A. One hundred and twenty-five million bushels of wheat at 3s. 4d. per bushel; or two hundred and fifty million bushels of corn at is. 8d. per bushel; or one hundred thousand houses, costing £200 a-piece; or five million tons of pig page 14 iron (nearly the whole product of the country) at £5 per ton; or a thousand million yards of cotton cloth, costing 5d. per yard.

Q. If this sum of £20,000,000 in taxes, collected unnecessarily in 1884, had been remitted back to the people, instead of having been extorted from them, what would it have enabled the people to have bought?

A. It would have given a pair of good boots to every man and a pair of good shoes to every woman in the country with an occupation. It would have given two barrels of flour or two tons of coal to every family; or it would have added a week's wages to the gain of every manual labourer. It would have paid 10 per cent, on two hundred millions of capital.

Q. How have the protectionists proposed to deal with this great burden of taxation and unnecessary surplus revenue?
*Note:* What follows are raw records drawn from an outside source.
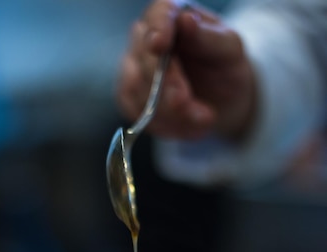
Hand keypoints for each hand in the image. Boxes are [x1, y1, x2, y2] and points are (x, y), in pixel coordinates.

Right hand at [117, 0, 256, 141]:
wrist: (222, 102)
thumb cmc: (225, 69)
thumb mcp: (230, 51)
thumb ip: (209, 37)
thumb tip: (186, 21)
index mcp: (172, 16)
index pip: (158, 15)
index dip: (157, 29)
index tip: (160, 45)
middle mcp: (146, 37)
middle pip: (144, 59)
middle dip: (167, 85)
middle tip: (187, 103)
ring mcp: (134, 68)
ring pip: (138, 90)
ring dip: (170, 112)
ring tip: (202, 119)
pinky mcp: (130, 97)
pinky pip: (136, 113)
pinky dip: (164, 125)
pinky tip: (188, 126)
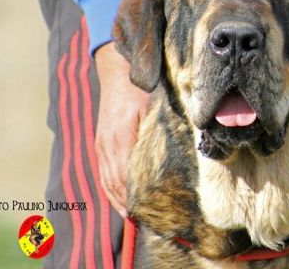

A. They have proposed on the one hand to take off the taxes on whiskey and tobacco, and maintain it on blankets, sugar, window glass, and all the essentials of common living; and on the other to keep up the taxes on everything, and distribute the surplus revenues for various purposes among the States. The practical effect of the latter proposition would be to take money out of one pocket of the people and transfer it to another, and pay a corps of officials for the purpose of doing it.